◆ **YOUR ASSIGNMENT**:
Whenever a line in the data holds the string "كبيرا", pull that line out.

◆ **MATERIAL SHOWN**:
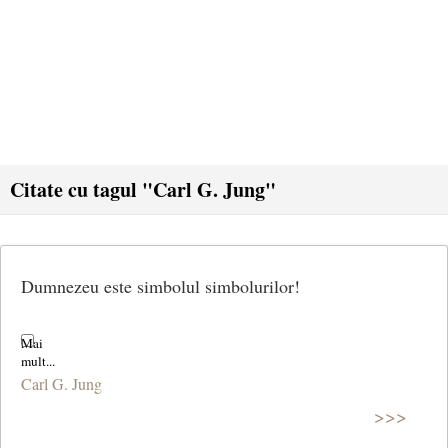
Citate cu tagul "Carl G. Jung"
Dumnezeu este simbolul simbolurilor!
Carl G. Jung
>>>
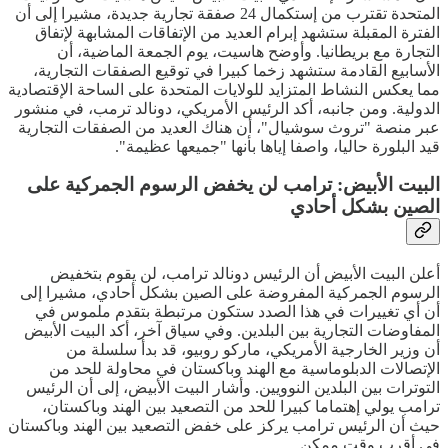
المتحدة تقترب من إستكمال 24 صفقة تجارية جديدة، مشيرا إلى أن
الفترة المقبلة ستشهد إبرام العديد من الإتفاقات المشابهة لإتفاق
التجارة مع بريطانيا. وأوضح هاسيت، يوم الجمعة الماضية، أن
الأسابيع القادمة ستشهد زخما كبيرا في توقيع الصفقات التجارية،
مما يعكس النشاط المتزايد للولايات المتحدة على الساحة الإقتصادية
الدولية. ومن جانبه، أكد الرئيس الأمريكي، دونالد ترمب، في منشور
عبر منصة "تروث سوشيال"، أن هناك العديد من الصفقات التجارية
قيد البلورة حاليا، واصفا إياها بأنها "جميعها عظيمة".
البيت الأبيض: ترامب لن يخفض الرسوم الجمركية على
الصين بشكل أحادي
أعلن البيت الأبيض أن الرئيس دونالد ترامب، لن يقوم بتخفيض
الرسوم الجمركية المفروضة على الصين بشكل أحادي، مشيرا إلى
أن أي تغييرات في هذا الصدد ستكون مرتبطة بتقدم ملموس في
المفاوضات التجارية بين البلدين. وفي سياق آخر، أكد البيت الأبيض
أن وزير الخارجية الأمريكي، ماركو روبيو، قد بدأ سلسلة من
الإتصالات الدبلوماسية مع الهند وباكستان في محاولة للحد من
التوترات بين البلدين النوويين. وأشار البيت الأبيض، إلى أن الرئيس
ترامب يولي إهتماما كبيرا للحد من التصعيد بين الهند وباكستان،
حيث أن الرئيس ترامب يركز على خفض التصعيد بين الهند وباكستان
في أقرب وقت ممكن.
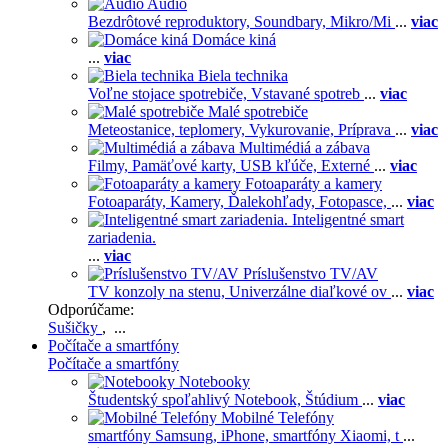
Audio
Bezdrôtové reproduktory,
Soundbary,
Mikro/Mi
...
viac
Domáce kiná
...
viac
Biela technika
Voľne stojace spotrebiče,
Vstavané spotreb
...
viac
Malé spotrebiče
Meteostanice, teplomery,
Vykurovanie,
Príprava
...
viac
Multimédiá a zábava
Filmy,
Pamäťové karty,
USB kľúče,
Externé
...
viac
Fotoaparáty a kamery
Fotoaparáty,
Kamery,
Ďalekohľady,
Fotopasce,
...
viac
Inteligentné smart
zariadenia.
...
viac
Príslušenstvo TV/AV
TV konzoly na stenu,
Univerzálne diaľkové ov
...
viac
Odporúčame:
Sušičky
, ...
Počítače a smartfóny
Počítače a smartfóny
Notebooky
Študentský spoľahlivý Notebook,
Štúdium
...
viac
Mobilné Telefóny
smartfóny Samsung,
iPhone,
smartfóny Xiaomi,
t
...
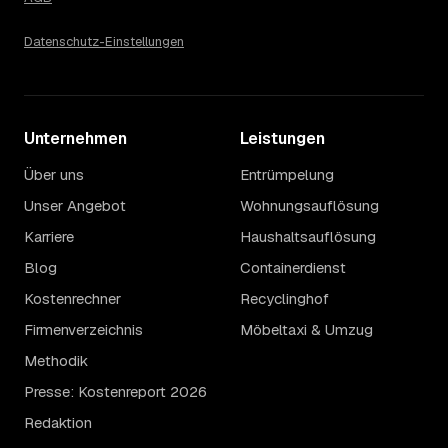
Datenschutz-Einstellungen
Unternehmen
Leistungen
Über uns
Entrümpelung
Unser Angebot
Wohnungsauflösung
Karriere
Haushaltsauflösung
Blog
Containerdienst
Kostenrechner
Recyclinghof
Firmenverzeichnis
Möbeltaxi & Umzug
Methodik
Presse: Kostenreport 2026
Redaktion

...

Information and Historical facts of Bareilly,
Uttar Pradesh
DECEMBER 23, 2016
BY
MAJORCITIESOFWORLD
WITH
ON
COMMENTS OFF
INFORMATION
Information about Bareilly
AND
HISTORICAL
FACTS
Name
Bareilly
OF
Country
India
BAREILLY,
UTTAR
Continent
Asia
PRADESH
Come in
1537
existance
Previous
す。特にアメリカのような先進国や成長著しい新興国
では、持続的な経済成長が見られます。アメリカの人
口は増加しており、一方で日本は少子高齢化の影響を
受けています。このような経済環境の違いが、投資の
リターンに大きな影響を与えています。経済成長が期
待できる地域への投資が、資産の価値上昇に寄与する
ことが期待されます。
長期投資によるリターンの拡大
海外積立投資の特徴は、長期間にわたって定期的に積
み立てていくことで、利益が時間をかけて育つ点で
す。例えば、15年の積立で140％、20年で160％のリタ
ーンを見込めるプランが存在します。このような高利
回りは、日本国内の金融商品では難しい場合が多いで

◆ **ANSWER SPACE**:
الأسابيع القادمة ستشهد زخما كبيرا في توقيع الصفقات التجارية،
ترامب يولي إهتماما كبيرا للحد من التصعيد بين الهند وباكستان،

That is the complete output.